Un enfant de huit ans

Dans une cour de récréation

Arbore, dieu que c’est violent,

Un couteau suisse! C’est damnation…

Refuse qu’on le lui confisque,

Se débat tant et tant et tant,

Que voyant d’accident le risque,

Le Directeur intervenant

Reçoit un coup de tête violent…

Plainte aux gendarmes?

Mais un enfant reste un enfant!

Cessez donc de voir des armes

C’était un trésor  charmant.

 

 

Ce fait divers dans une école

M’a remis cela en mémoire:

Quand nous jouions à pigeon vole

Avoir un couteau ne créait pas d’histoire…

Au contraire: justement au printemps

On nous apprenait à nous en servir utilement.

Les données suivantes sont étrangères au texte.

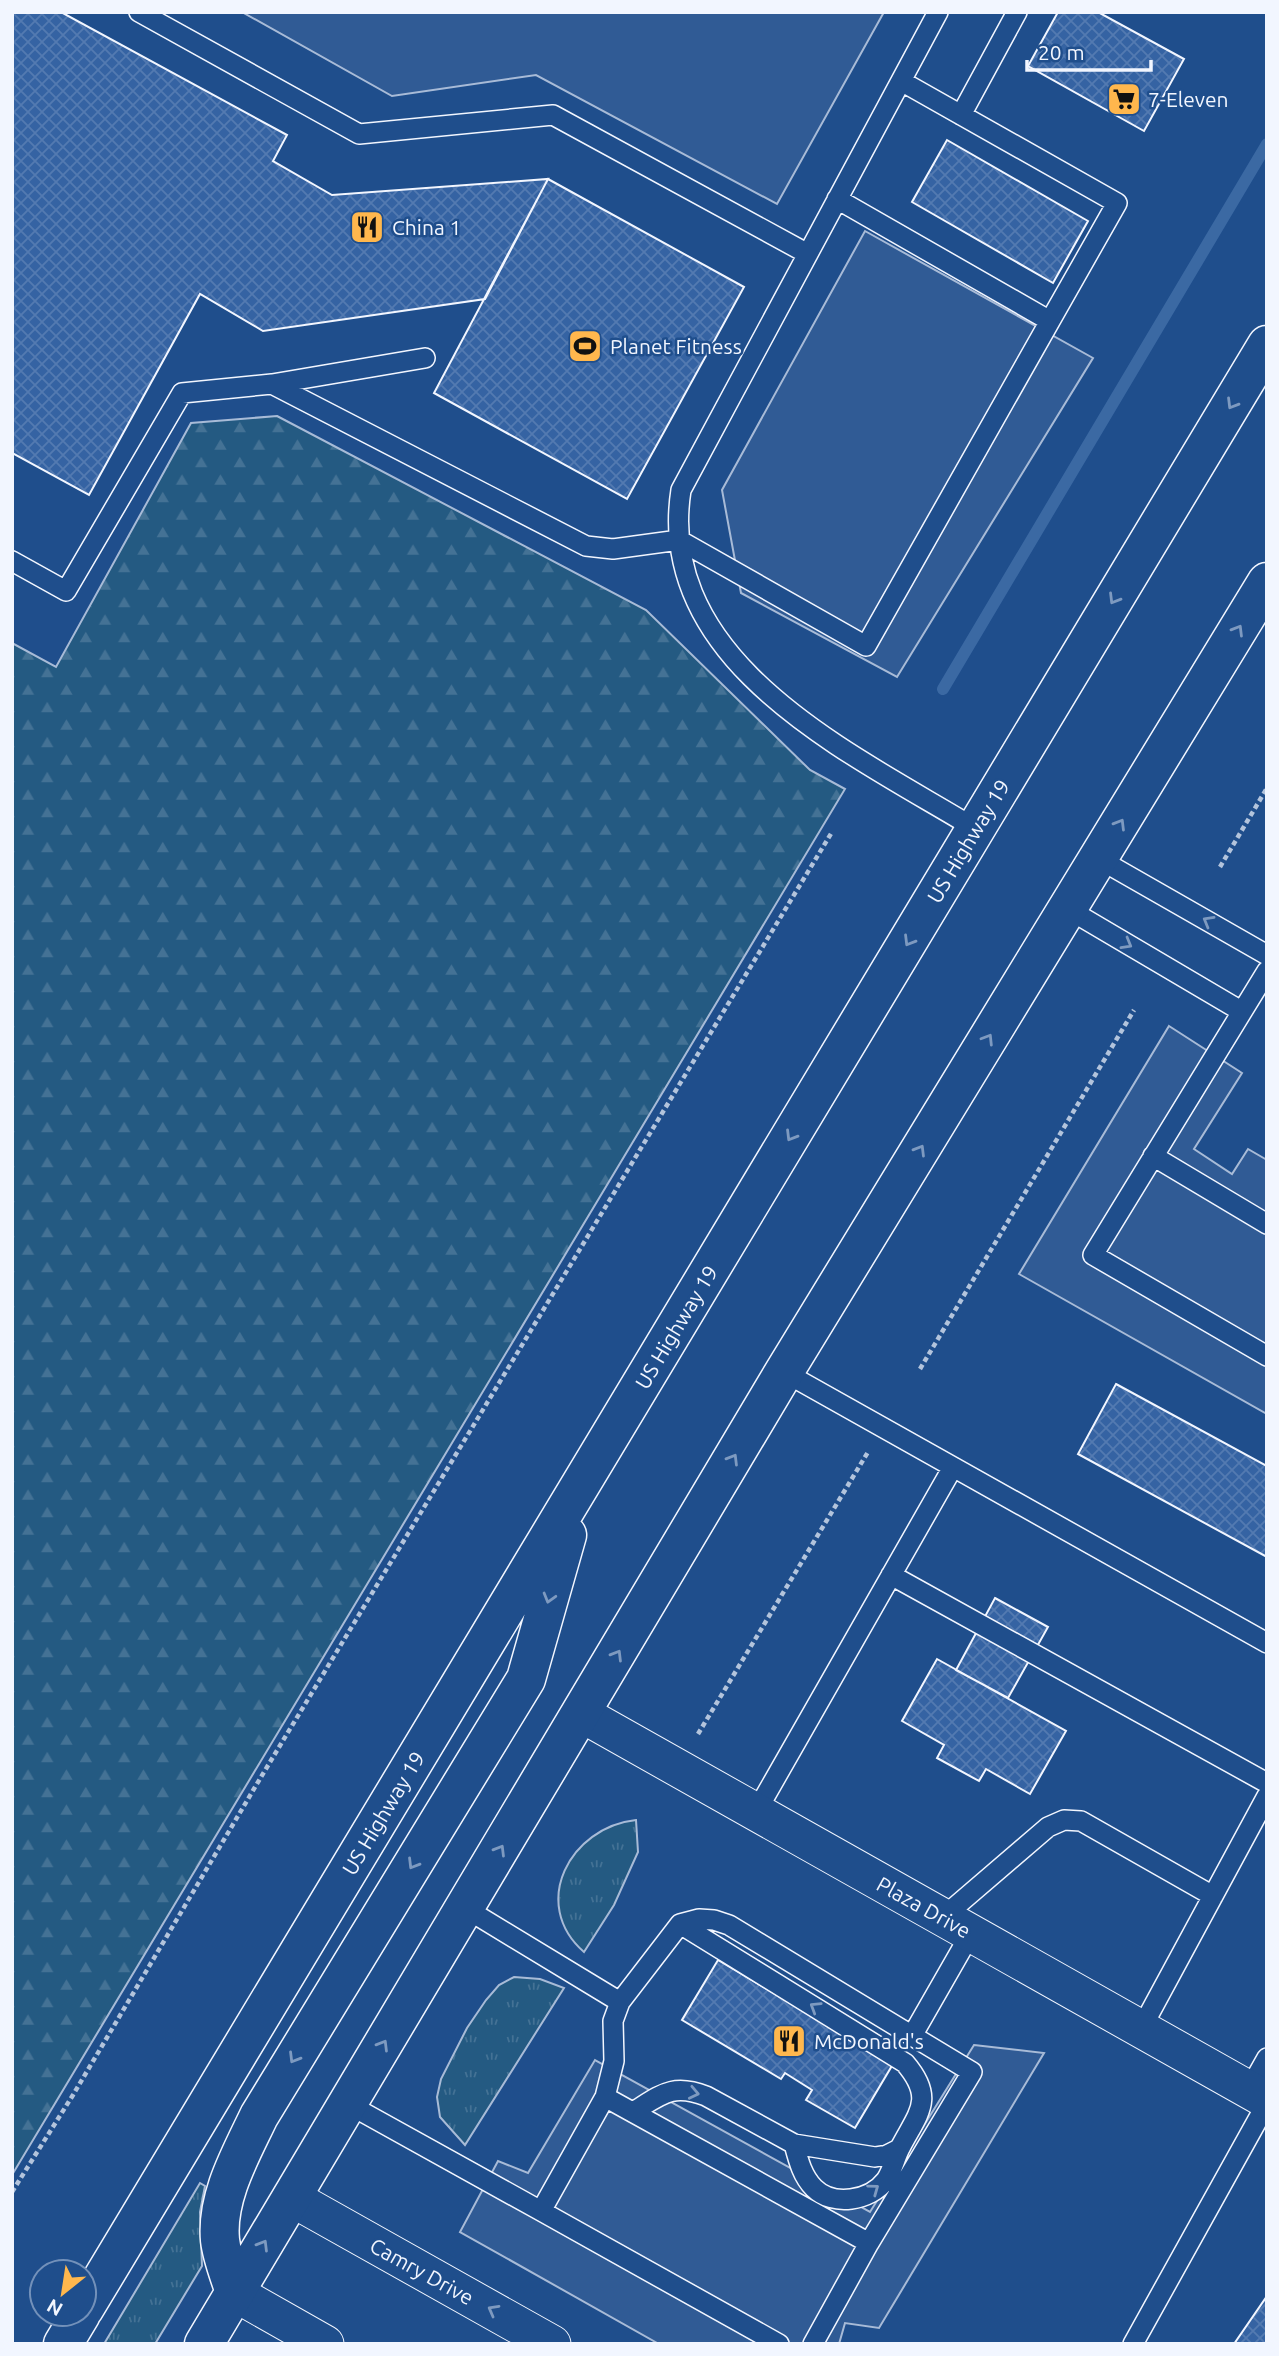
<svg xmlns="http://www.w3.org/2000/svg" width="1279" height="2356" viewBox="0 0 1279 2356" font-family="Ubuntu,sans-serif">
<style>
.grass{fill:url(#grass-tufts);stroke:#a8bbd7;stroke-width:2}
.forest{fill:url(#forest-firs);stroke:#a8bbd7;stroke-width:2}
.parking{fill:#305b95;stroke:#a8bbd7;stroke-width:2}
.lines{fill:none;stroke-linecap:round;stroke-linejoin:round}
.stream{stroke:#3b69a3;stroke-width:12}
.building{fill:url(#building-cross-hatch);stroke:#f2f6ff;stroke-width:2}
.lane-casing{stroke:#f2f6ff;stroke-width:22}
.street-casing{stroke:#f2f6ff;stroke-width:39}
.highway-casing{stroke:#f2f6ff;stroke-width:41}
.path{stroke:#b3c4dc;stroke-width:4.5;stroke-dasharray:5 3.5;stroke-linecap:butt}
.lane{stroke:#1f4e8c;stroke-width:19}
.street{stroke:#1f4e8c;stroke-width:37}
.highway{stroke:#1f4e8c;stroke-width:38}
.oneway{stroke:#7e9ac0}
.labels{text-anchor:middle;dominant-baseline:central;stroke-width:5;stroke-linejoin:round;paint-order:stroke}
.poi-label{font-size:21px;fill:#f2f6ff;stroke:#1f4e8c;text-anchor:start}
.street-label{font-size:21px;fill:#f2f6ff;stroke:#1f4e8c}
</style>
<defs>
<pattern id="grass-tufts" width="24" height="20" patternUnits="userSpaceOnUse" patternTransform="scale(1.75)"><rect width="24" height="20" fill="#245a82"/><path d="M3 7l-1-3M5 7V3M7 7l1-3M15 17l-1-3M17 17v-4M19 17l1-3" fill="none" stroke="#447295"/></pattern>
<pattern id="forest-firs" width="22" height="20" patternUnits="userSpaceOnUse" patternTransform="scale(1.75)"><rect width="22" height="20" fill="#245a82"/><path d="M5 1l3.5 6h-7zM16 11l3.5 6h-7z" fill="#447295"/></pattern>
<pattern id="building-cross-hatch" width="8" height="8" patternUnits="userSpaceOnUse" patternTransform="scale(1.75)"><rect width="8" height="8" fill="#3563a3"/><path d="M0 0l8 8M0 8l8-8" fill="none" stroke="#537ab1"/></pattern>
</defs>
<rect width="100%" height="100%" fill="#1f4e8c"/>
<path class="grass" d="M636 1820 638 1852 614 1905 584 1952C529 1904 570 1827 636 1820Z
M514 1977 540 1979 564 1988 465 2145 440 2117 437 2097 441 2079 467 2028 486 2000 499 1985Z
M200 2183 205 2186 200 2212 202 2266 155 2344H104Z"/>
<path class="forest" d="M277 416 646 610 810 770 845 789 12 2175V643L56 667 191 423Z"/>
<path class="parking" d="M242 12H884L777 204 536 75 392 96Z
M865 231 1093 358 897 677 741 593 722 490Z
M1169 1026 1242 1073 1194 1149 1232 1174 1248 1149 1267 1160V1414L1019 1274Z
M974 2045 1044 2053 879 2328 845 2323 839 2344H659L460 2232 498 2161 528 2173 595 2060 870 2212Z"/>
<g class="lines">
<path class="stream" d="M943 689 1267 144"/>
</g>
<path class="building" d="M12 12H61L287 135 273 161 332 195 548 179 485 299 263 331 200 294 89 495 12 453Z
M1058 12H1098L1184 59 1144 131 1028 66Z
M947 140 1088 221 1053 283 912 202Z
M548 179 744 287 627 499 434 393Z
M1116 1384 1267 1466V1557L1078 1454Z
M995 1598 1048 1627 1008 1698 956 1670Z
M937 1659 1066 1731 1030 1794 986 1769 979 1781 937 1758 944 1745 902 1721Z
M718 1960 893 2064 855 2128 806 2100 812 2090 785 2073 781 2079 682 2020Z
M1267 2296V2344H1234Z"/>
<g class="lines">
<g class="lane-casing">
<path id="lane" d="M139 12 359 134 553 115 808 254
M938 12 681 490C654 664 853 754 976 829
M901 81 1117 203 1050 321
M961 115 1017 12
M272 384 425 358
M12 561 66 591 182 393 272 384 586 546 613 549 679 540 866 646 1050 321 837 199
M1099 859 1267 955
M1068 909 1241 1011
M1267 971 1093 1255 1267 1356
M1153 1156 1267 1224
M784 1372 1267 1643
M891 1575 1267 1783
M756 1812 953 1467
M465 1908 620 2002
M942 1918 1048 1827 1064 1820 1081 1821 1213 1896
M699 1919 714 1920 729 1925 972 2072 869 2243 605 2097 614 2061 613 2021 620 2002 680 1924Z
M1141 2029 1267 1796
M912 2036 971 1933
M1249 2090 1267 2058
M605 2097 541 2211 779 2344
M348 2104 541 2211
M633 2112C661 2095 672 2083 706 2096L794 2144C798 2159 802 2176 814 2188 833 2207 870 2201 886 2180 893 2170 895 2156 901 2146 919 2112 935 2098 905 2063L680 1924
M794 2144 875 2157 887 2155 899 2149
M813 2344 869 2243
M1133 2344 1267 2103"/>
</g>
<g class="street-casing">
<path id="street" d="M582 1714 1267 2100
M292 2198 552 2344
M235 2293 325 2344"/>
</g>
<g class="highway-casing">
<path id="highway" d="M235 2293C230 2276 222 2258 220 2240 216 2197 241 2154 259 2116L526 1679 567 1535
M84 2309 1267 345
M63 2344 81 2314
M204 2344 784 1372 1267 582"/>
</g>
<path class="path" d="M1220 867 1267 788
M920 1369 1134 1010
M698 1734 868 1452
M12 2192 73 2095 261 1777 832 832"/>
<use href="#lane" class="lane"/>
<use href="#street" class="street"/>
<use href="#highway" class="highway"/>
</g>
<defs><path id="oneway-chevron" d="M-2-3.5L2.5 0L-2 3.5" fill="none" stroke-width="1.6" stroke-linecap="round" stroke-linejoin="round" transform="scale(1.75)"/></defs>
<g class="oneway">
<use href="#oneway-chevron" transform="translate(1232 404) rotate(121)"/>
<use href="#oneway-chevron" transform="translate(1114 599) rotate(121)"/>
<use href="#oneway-chevron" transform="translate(1238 630) rotate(-59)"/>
<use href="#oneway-chevron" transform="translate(1120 824) rotate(-59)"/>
<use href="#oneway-chevron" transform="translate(1208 921) rotate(-150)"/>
<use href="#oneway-chevron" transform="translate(909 941) rotate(121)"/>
<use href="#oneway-chevron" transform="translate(1127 944) rotate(30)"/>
<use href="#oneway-chevron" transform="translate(988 1039) rotate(-58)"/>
<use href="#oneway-chevron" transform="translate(791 1136) rotate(121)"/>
<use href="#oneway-chevron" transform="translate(920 1150) rotate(-59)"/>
<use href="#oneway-chevron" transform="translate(733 1459) rotate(-59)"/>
<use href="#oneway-chevron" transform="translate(549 1598) rotate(106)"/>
<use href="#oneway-chevron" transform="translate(617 1655) rotate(-59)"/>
<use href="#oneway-chevron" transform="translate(500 1850) rotate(-59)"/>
<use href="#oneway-chevron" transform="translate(413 1864) rotate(121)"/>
<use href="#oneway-chevron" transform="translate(815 2007) rotate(-148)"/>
<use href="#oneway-chevron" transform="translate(383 2045) rotate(-59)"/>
<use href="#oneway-chevron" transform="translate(294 2058) rotate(121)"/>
<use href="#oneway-chevron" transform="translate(694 2093) rotate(12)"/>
<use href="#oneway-chevron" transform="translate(874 2189) rotate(-36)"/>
<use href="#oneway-chevron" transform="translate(263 2245) rotate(-59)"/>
<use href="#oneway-chevron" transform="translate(493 2310) rotate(-151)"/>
</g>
<defs>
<g id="supermarket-square" transform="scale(1.75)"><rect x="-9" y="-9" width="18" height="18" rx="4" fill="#ffb74d" stroke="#1f4e8c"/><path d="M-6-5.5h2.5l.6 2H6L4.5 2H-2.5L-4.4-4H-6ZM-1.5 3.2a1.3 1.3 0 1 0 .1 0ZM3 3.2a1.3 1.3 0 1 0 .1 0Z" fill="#111"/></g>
<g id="restaurant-square" transform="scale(1.75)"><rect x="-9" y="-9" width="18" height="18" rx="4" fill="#ffb74d" stroke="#1f4e8c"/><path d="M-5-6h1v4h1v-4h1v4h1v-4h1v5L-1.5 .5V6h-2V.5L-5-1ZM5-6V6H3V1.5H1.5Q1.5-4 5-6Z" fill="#111"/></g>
<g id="stadium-square" transform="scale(1.75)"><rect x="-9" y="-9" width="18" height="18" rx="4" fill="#ffb74d" stroke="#1f4e8c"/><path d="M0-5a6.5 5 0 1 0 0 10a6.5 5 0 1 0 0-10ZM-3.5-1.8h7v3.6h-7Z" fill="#111"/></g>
</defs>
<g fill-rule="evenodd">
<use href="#supermarket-square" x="1124" y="99"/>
<use href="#restaurant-square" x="367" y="227"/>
<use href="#stadium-square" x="585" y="346"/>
<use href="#restaurant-square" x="789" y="2041"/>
</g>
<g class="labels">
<g class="poi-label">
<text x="1148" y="99">7-Eleven</text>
<text x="392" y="227">China 1</text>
<text x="610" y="346">Planet Fitness</text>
<text x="814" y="2041">McDonald's</text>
</g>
<g class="street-label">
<text transform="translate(968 841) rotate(-59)">US Highway 19</text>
<text transform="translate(676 1327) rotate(-59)">US Highway 19</text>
<text transform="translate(383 1813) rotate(-59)">US Highway 19</text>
<text transform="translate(924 1907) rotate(29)">Plaza Drive</text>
<text transform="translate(422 2271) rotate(29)">Camry Drive</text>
</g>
</g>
<rect width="1279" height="2356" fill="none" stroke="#f2f6ff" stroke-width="28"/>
<g transform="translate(63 2293) rotate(210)"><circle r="33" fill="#1f4e8c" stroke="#7391ba" stroke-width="2"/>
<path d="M0-5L12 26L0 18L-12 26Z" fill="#ffb74d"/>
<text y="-10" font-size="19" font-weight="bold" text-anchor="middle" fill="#f2f6ff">N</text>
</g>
<path d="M1027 60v10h124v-10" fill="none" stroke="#f2f6ff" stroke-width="3.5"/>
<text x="1038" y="60" font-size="21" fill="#f2f6ff" stroke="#1f4e8c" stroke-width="5" paint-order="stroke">20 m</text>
</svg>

« Coupe, coupe, une pousse de frêne,

Tu pourras en faire un sifflet,

Sans vraiment beaucoup de peine,

Dix centimètres, c’est assez.

Bout en biseau pour le bec,

Encoche pour sortie du son.

En tapotant, par petits coups secs,

L’écorce lâche son adhésion,

Dans le liber creuser  un peu

A toi de trouver ce qui sera mieux… »

Nous avions tous un opinel,

Personne n’y voyait inconvénient,

En cas de coupure accidentelle,

On faisait une poupée, évidemment.

 

 

2 Réponses à “Le couteau”

  1. renaud dit :

    Autres temps, autres usages.
    Hier le couteau suisse et l’opinel étaient utilitaires, aujourd’hui beaucoup de leurs
    possesseurs sont agressifs.
    Les couteaux n’ont pas changé, les utilisateurs oui.

    • 010446g dit :

      C’est vrai, mais à huit ans, était-il besoin de déposer une plainte à la gendarmerie??
      Bien sûr que les utilisateurs ont changé. Les détenteurs de l’autorité aussi.